- **THE TASK**
Below are the records; give the number of lines in them that include the word "root", and nothing more.

- **TASK INPUT**
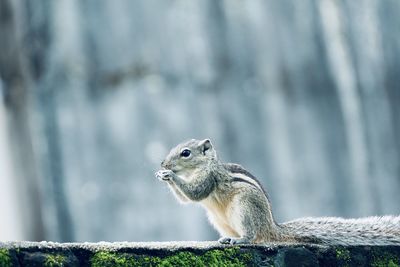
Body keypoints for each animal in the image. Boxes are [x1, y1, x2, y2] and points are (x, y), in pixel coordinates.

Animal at [155, 139, 400, 246]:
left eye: (185, 153)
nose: (163, 163)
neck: (202, 166)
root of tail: (271, 227)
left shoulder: (209, 177)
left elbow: (195, 194)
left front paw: (170, 175)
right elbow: (186, 199)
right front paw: (162, 174)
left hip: (244, 207)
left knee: (252, 236)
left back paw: (240, 240)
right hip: (218, 219)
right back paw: (226, 238)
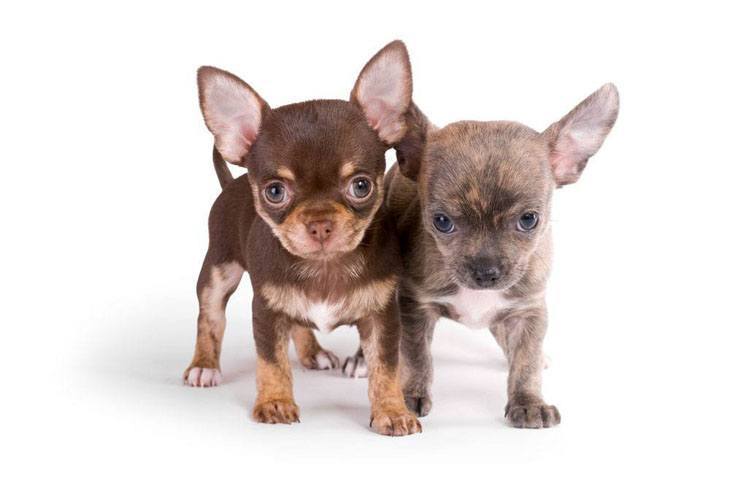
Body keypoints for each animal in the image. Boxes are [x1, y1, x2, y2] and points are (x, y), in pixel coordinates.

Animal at [183, 41, 420, 436]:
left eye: (361, 186)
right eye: (275, 191)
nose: (319, 223)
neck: (324, 267)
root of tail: (230, 184)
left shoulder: (382, 317)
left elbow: (386, 369)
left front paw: (392, 410)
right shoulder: (266, 311)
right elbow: (272, 362)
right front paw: (275, 403)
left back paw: (314, 352)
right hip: (218, 271)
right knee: (210, 317)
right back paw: (204, 364)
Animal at [344, 82, 616, 428]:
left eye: (529, 220)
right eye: (442, 222)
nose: (486, 272)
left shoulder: (528, 310)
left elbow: (525, 362)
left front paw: (529, 401)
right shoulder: (415, 307)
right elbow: (417, 355)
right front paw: (412, 395)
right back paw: (361, 360)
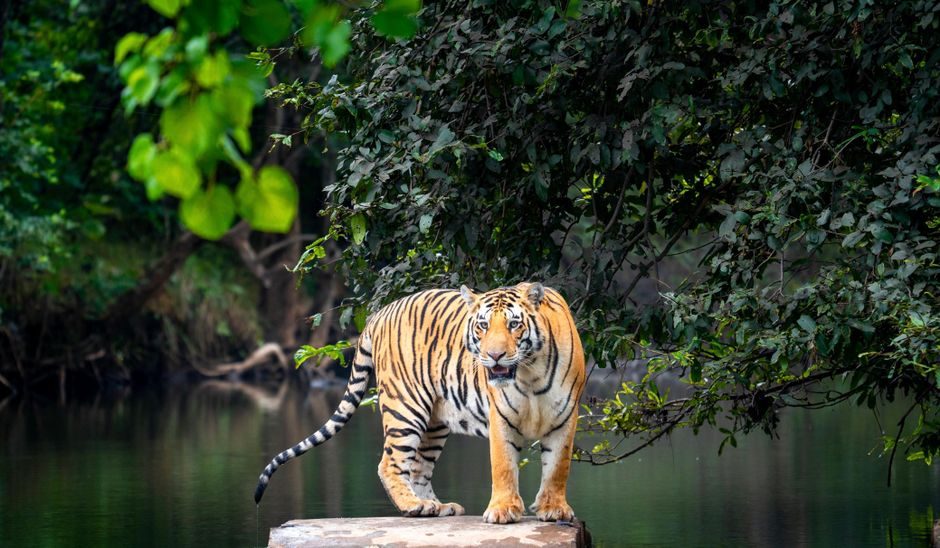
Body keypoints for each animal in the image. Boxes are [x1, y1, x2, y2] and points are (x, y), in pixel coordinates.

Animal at [253, 282, 586, 524]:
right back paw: (414, 505)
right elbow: (503, 465)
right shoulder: (501, 418)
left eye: (514, 325)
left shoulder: (565, 417)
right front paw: (503, 511)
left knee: (417, 468)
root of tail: (380, 312)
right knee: (390, 464)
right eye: (482, 326)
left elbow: (557, 467)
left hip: (435, 421)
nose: (494, 356)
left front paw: (553, 509)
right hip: (406, 408)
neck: (530, 374)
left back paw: (435, 506)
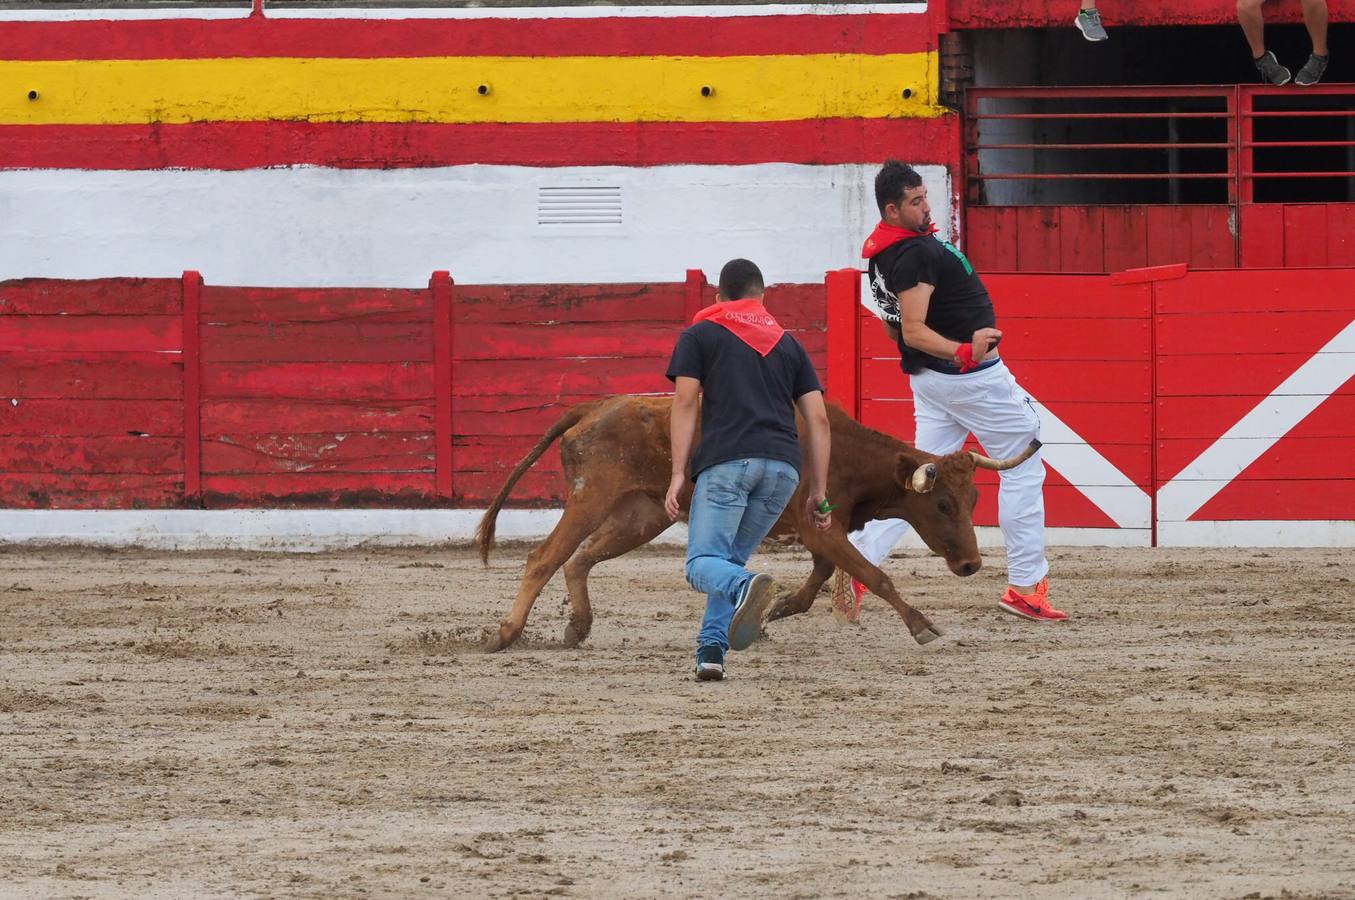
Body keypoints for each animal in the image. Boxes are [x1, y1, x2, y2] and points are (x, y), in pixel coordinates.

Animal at [476, 398, 1035, 650]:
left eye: (973, 497)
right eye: (942, 505)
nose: (971, 564)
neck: (847, 452)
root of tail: (591, 409)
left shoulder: (822, 530)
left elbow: (821, 576)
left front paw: (776, 609)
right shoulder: (820, 527)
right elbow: (875, 575)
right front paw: (922, 626)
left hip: (642, 514)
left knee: (581, 559)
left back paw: (578, 626)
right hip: (590, 497)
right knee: (544, 558)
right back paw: (505, 634)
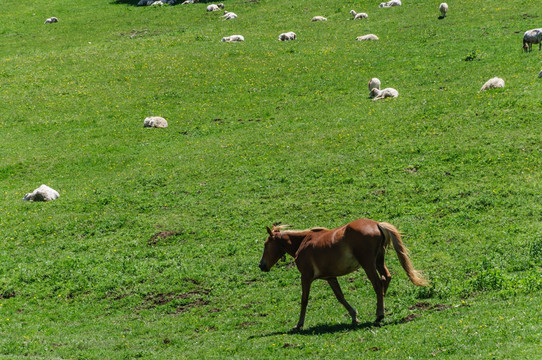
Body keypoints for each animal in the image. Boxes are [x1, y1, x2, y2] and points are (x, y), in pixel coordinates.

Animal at [260, 218, 430, 330]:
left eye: (266, 244)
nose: (261, 265)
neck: (303, 242)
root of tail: (376, 224)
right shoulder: (330, 277)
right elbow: (340, 297)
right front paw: (354, 315)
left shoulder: (306, 277)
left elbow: (304, 300)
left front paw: (299, 324)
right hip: (378, 261)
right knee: (386, 278)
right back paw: (381, 306)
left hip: (368, 264)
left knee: (377, 283)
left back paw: (379, 313)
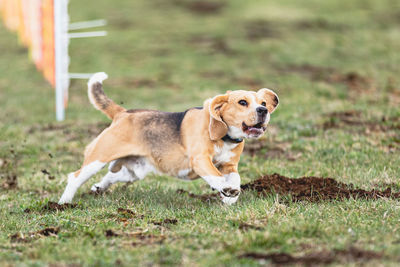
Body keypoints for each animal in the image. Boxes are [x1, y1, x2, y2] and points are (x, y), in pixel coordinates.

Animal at [59, 73, 278, 205]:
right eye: (242, 102)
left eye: (263, 102)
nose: (263, 110)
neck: (225, 137)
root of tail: (123, 113)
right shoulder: (200, 160)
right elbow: (216, 176)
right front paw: (225, 189)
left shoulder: (230, 166)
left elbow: (235, 178)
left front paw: (230, 197)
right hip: (98, 158)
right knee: (75, 177)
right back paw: (63, 203)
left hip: (134, 171)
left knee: (112, 176)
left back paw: (98, 187)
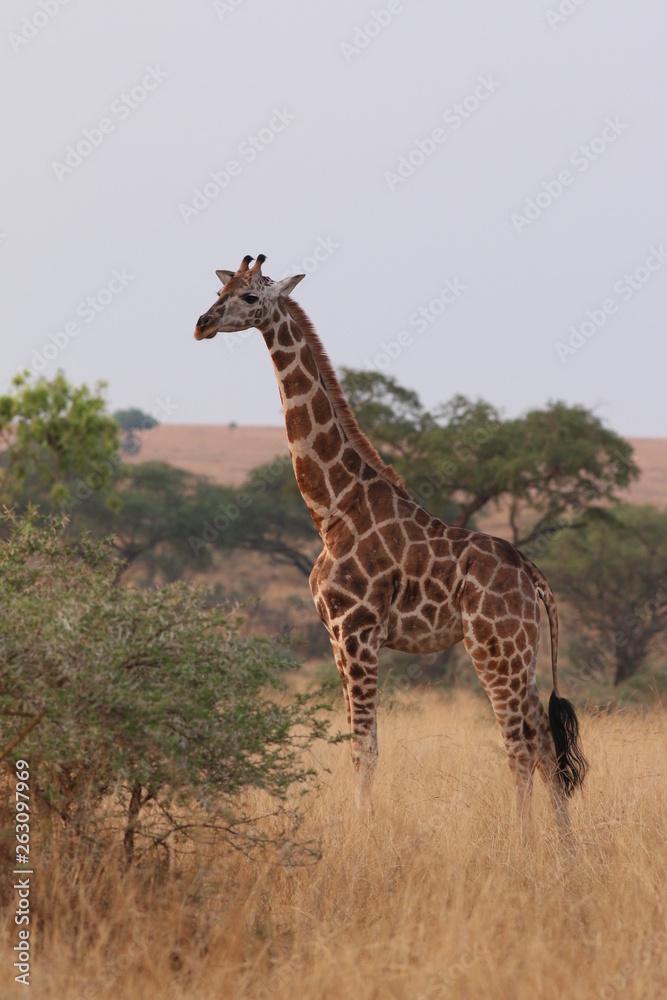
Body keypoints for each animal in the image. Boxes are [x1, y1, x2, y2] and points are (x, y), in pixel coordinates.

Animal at [194, 254, 588, 830]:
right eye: (221, 289)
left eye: (250, 297)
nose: (201, 323)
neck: (332, 508)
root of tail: (533, 574)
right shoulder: (336, 636)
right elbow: (356, 744)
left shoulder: (356, 631)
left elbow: (365, 747)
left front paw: (362, 831)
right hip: (523, 652)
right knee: (543, 741)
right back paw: (563, 843)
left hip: (494, 648)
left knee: (519, 744)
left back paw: (523, 839)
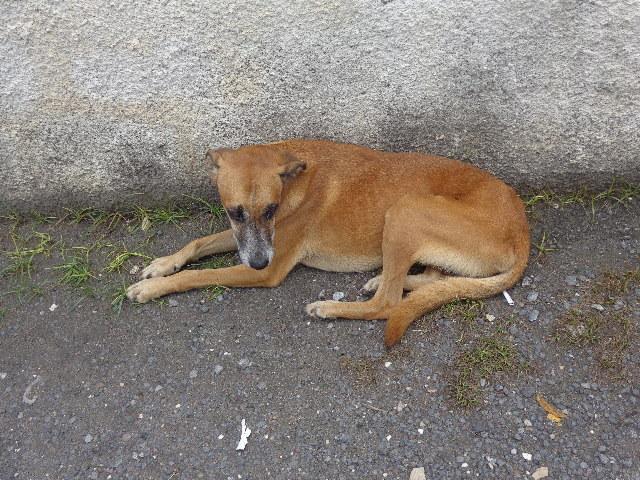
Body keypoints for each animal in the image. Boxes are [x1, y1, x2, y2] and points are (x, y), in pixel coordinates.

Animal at [126, 139, 528, 344]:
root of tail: (522, 230)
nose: (257, 261)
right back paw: (380, 279)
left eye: (270, 210)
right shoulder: (244, 239)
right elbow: (197, 243)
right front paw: (161, 265)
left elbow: (199, 275)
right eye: (235, 212)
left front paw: (154, 288)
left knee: (388, 304)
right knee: (429, 280)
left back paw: (331, 307)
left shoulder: (269, 266)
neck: (294, 179)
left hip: (405, 211)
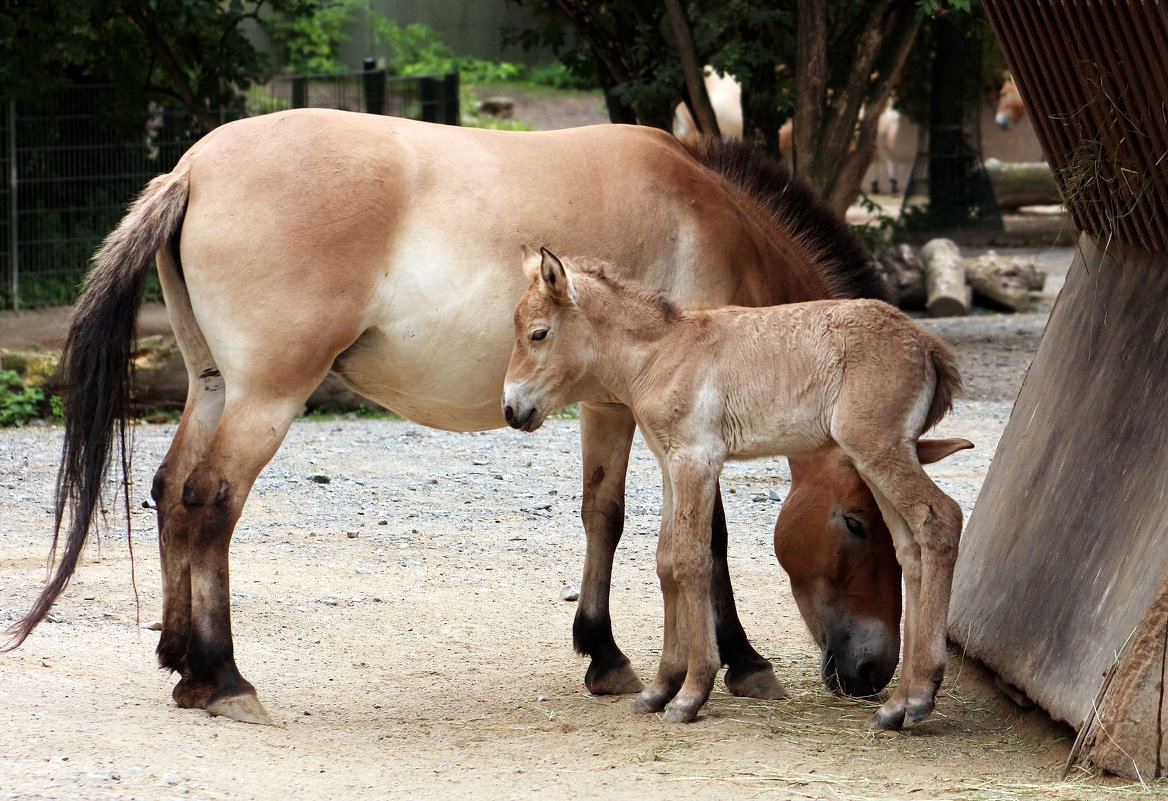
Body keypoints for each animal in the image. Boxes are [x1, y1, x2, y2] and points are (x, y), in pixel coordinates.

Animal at [9, 108, 892, 728]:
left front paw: (603, 654)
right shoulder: (669, 414)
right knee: (211, 503)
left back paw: (178, 660)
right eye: (858, 521)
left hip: (215, 385)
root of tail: (191, 169)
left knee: (170, 491)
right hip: (265, 397)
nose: (870, 672)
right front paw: (740, 661)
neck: (711, 216)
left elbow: (603, 515)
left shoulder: (608, 403)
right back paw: (222, 677)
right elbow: (705, 535)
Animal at [502, 249, 967, 728]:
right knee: (912, 549)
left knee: (941, 518)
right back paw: (898, 705)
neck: (662, 352)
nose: (512, 409)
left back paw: (918, 697)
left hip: (878, 449)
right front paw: (660, 688)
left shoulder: (696, 459)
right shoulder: (670, 463)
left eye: (538, 333)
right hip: (877, 459)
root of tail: (926, 343)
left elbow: (692, 561)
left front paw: (691, 693)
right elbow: (666, 562)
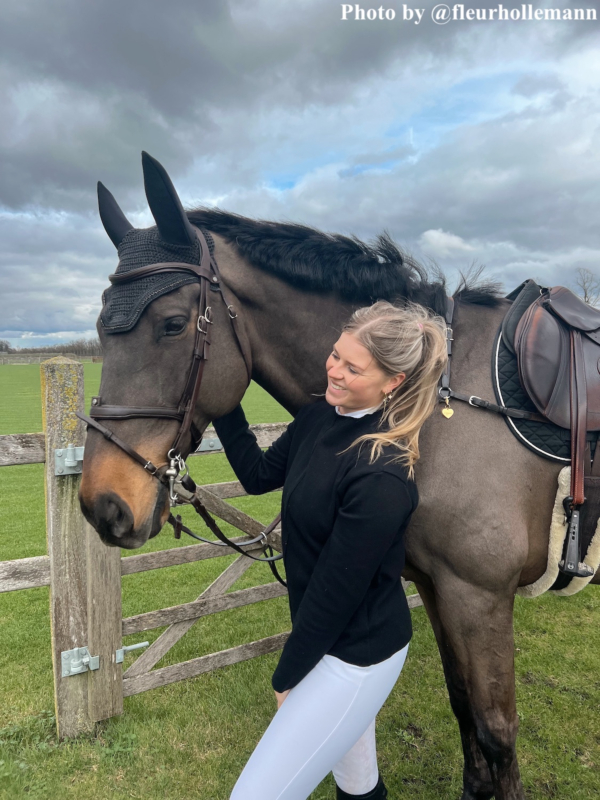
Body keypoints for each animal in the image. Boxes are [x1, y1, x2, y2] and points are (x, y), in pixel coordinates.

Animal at [79, 152, 600, 800]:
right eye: (101, 328)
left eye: (173, 324)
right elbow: (461, 706)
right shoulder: (439, 587)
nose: (103, 505)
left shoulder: (479, 595)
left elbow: (495, 731)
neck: (434, 399)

- **PROBLEM SOLUTION**
10